MnFe <sub>2</sub> O <sub>4</sub> Nanospheres with NIR-II-Responsive Photothermal, Photodynamic, and Enzyme-Mimicking Chemodynamic Activities for Cancer Therapy
Xuejiao Li, Lige Liu, Rui Li, Na Fan, Y. M. Wang, Xiaoyu Tan, Bo Li, Xu ZiLong, Limin Dong, Huanyan Xu
Abstract
Near-infrared-II (NIR-II, 1000-1350 nm) phototherapy offers deep tissue penetration and precise tumor ablation, yet its efficacy is hindered by the heterogeneous tumor microenvironment (TME) (hypoxia, acidity, and elevated H 2 O 2 ). Herein, MnFe 2 O 4 nanospheres with TME-responsive and NIR-II-activatable properties were synthesized via a one-pot solvothermal method by varying the reaction time.
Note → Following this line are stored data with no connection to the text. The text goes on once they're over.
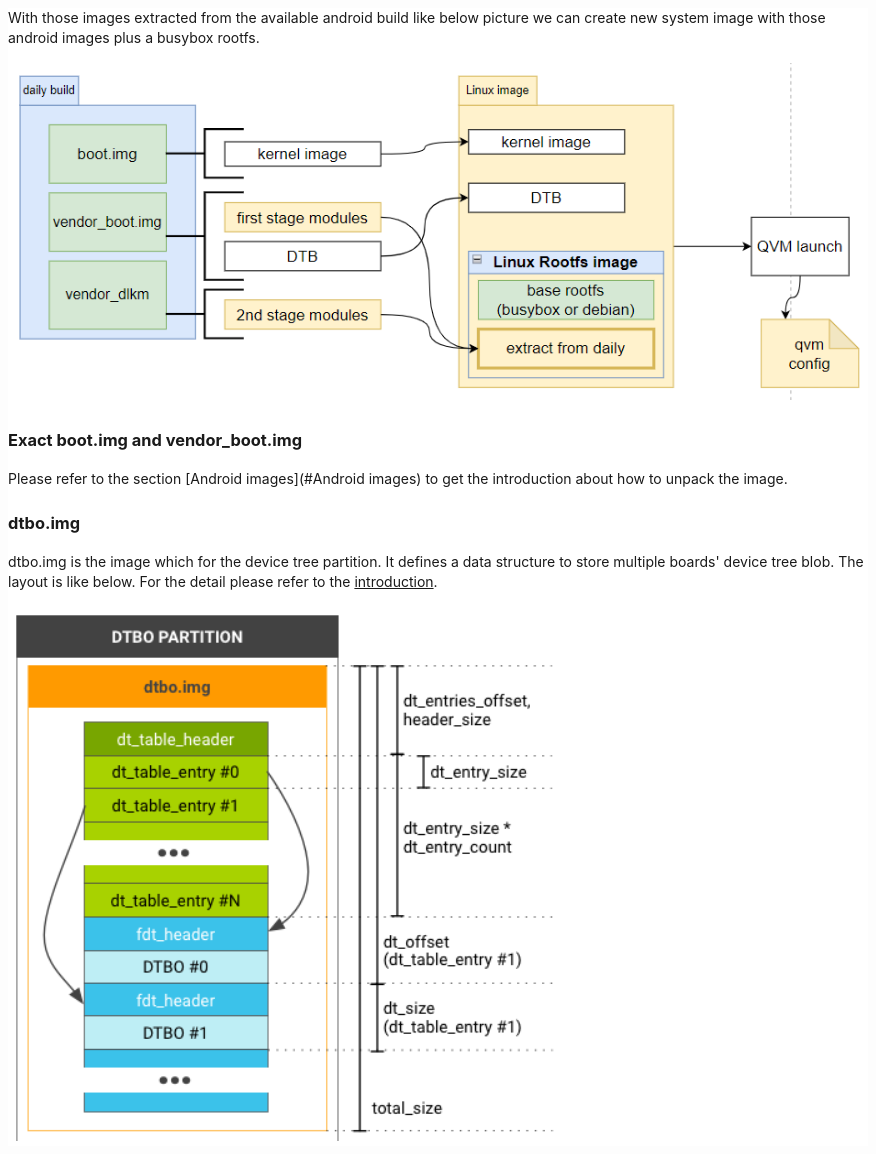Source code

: With those images extracted from the available android build like below picture we can create new system image with those android images plus a busybox rootfs.


![Crepe](/img/reuse_android1.png)

### Exact boot.img and vendor_boot.img

Please refer to the section [Android images](#Android images) to get the introduction about how to unpack the image.

### dtbo.img

dtbo.img is the image which for the device tree partition.  It defines a data structure to store multiple boards' device tree blob. The layout is like below. For the detail please refer to the [introduction](https://source.android.com/docs/core/architecture/dto/partitions).

![Crepe](/img/lagvm-dtbo.png)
Under 1064 nm irradiation, the optimized reaction time of 24 h nanoferrites (MFO-24) exhibited a photothermal conversion efficiency of 53.43% for PTT and generated singlet oxygen ( 1 O 2 ) with a quantum yield of 86.3% for PDT. In the TME, the MFO-24 catalyzed Fenton reactions (Fe 2+ /Fe 3+, Mn 2+ /Mn 4+ ) to produce hydroxyl radicals for chemodynamic therapy (CDT), while their catalase-like activity generated O 2 to relieve tumor hypoxia, thereby enhancing PDT efficacy. Notably, NIR-II-induced hyperthermia accelerated reactive oxygen species (ROS) generation, synergistically enhancing PDT and CDT. In vitro assays confirmed that the MFO-24 nanospheres exhibited good biocompatibility with normal cells while inducing significant cytotoxicity in tumor cells. This triple-modal nanosystem demonstrates a feasible strategy for engineering NIR-II/TME-responsive spinel ferrites for synergistic cancer therapy.